Vocabulary: Pimp (v.): to ask questions, often in front of other trainees or professionals, to assess a student's or resident's preparedness, medical knowledge, or professionalism
Third year medical students get used to getting pimped. We're advised (by survival guide books, by older students and residents, by faculty) to guess if we don't know an answer. This advice is logical. A third year knew even the smallest biochemical details of the pharmacology he's being asked about a mere six months ago, but after STEP 1 and two or three other rotations, he's refocused so many times that he can't exactly recall the correct answer. A third year sort of knows what to study for clerkships, and definitely never knows what to study for particular attendings. In general, a third year has just enough knowledge to know what's being asked, what the answer choices mean, and what he's missing to know the correct answer. (It's a very frustrating experience.)

We're advised to guess because we have enough knowledge to say something vaguely correct. I followed this advice, and had good and bad results.

I should have played the lottery during my pediatrics rotation. That's how lucky my guesses were. One outpatient physician with particularly pronounced ADHD forgot that he told me the most common cause of URI was "viral." When he asked me the question and I informed him that it was "viral," he was very pleased. I answered a few more softballs correctly, then he hit me with a hard one. "Why no fluoroquinolones for this patient?" he asked.

Fluoroquinolones! My M1 box of memories contained something about teeth...or was it cartilage? Tendons? Shoot! I had to pick between them. Because I remembered "cartilage" and "tendons," I eliminated "teeth," and then flipped a mental coin. "Cartilage malformations," I said. The whole internal answer-picking had taken only a fraction of a second.

"Correct!" the attending said. I got a fabulous evaluation.

Inpatient looked like it was going to be a different story. Our attending was demanding and taught in a more classical fashion: we presented patients in front of everyone on rounds, wrote detailed notes, and did long mock case workups. While I was in front of the room at the board (pen in hand) pretending to work up a child with renal failure, he told me a stool culture came back positive for Shigella.

"So," he said. "You wanna give him antibiotics?"

His CBC was terrible, he was febrile, he already had an IV in, and I very much wanted to give antibiotics. I remembered that Salmonella and Shigella had funny reactions to antibiotics...something about the child would feel better but there would still be bacteria in the stool...for even longer? But that was only for one of the two species (darn the person who named these two things so similarly!!)... Do I hazard a guess, or do I just give the antibiotic? I gambled.

"We could," I said, "but doesn't it prolong clearance in the stool...?" I trailed off gingerly, just in case I was wrong.

The attending raised his eyebrows.

"It does," he said, surprised. Apparently I'd skirted the trap he usually set for students. He then told a few case histories of patient's he'd treated. "So," he concluded, "if it's just going to be fluids, what do you want to use?"

"D5 half-normal," I replied. That wasn't a guess; that's what everyone in the unit was on. He gave me a mischievous look and pressed further.

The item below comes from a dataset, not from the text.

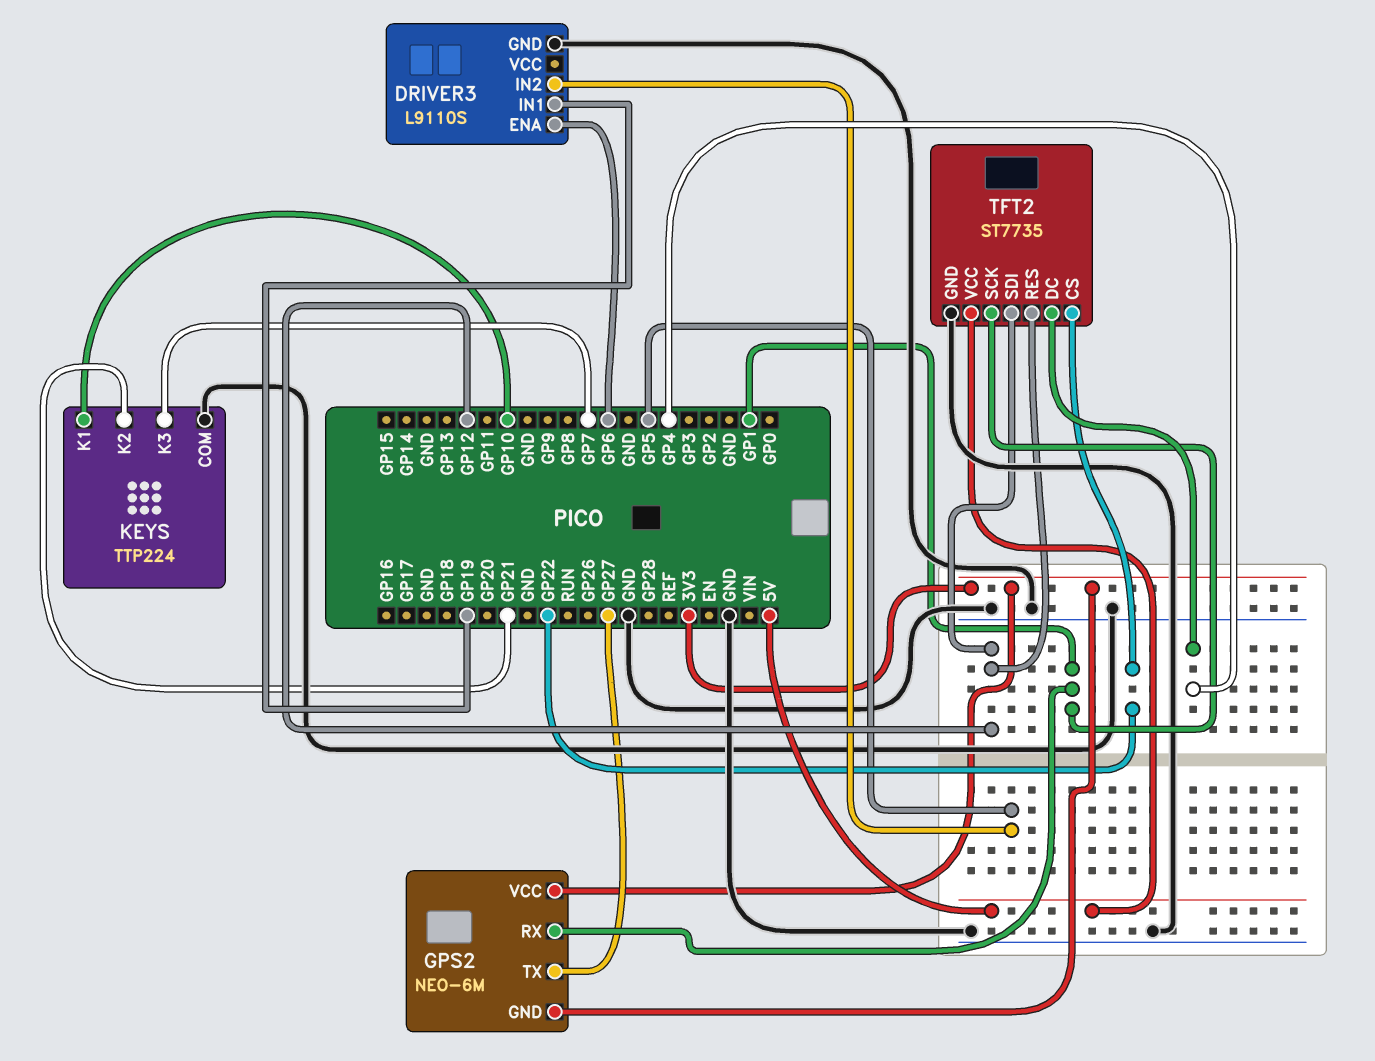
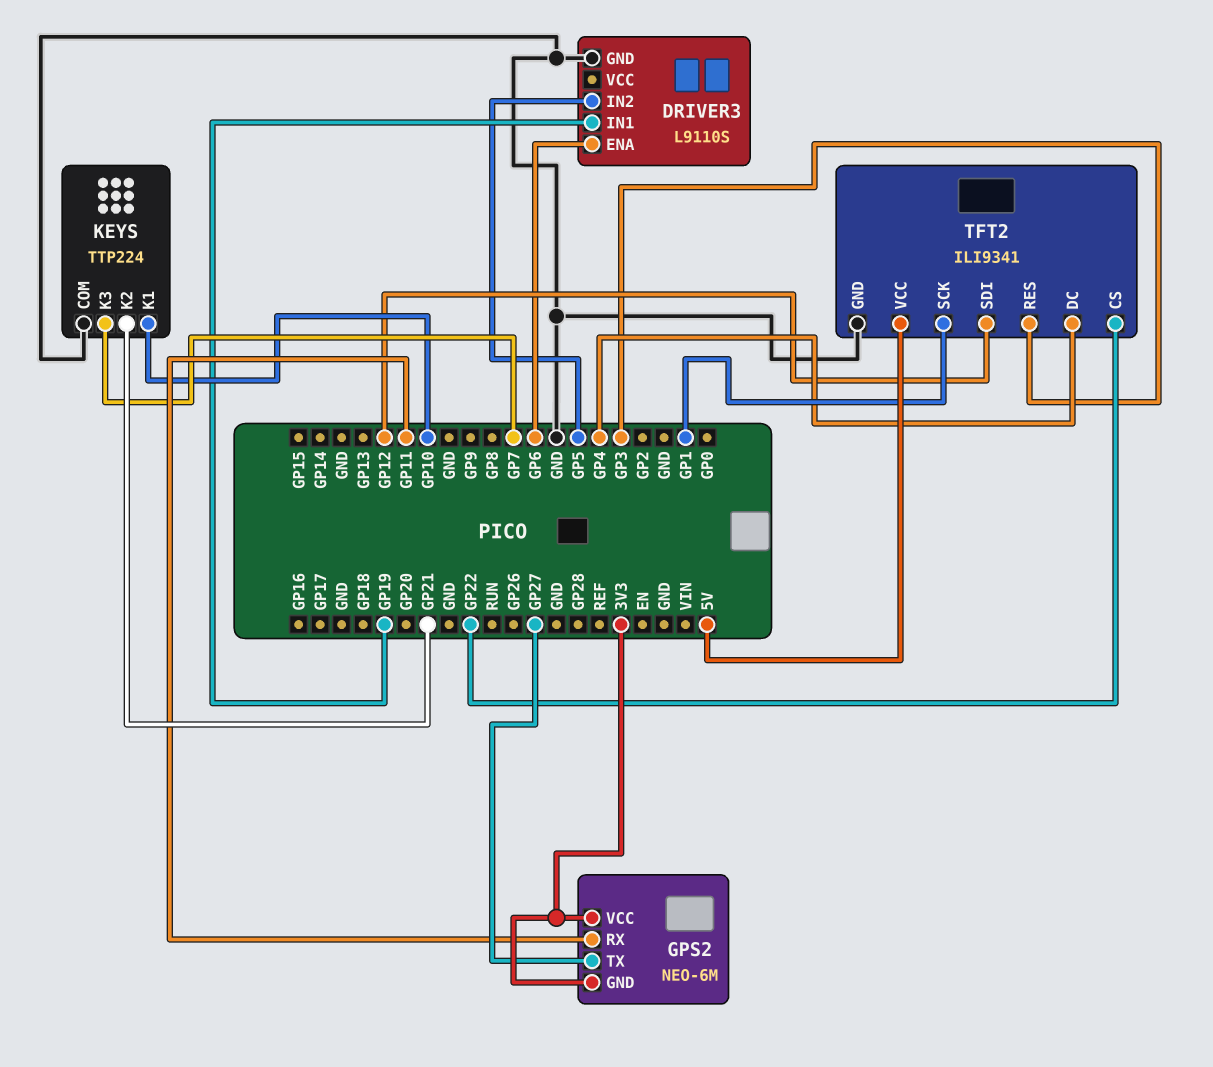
GPS2 pin RX: GP1 -> GP11
TFT2: ST7735 -> ILI9341
TFT2 pin RES: GP12 -> GP3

"There is one case in which you would consider using quarter. Do you know who?"

Time for another guess. Babies are all water balloons at birth, so my brain spat out:

"The neonate?"

The attending clapped and grinned. "That's hot!" he said (which must have meant something different when he was a teenager). "Strong work." And I got another fabulous evaluation based on guessing.

But this has terrible effects, especially when we're asked to guess in front of other people. Those of us with the vice of pride (which is many doctors and student-doctors, and (so I'm told) a few other humans) do terribly in this environment. We have one of several reactions. It's a little complicated, so I made a flowchart.

I was typing this post while my attending was at a meeting; he came back and we had a mini lecture/pimping session on hydrocephalus. And I guessed some more. It will never end.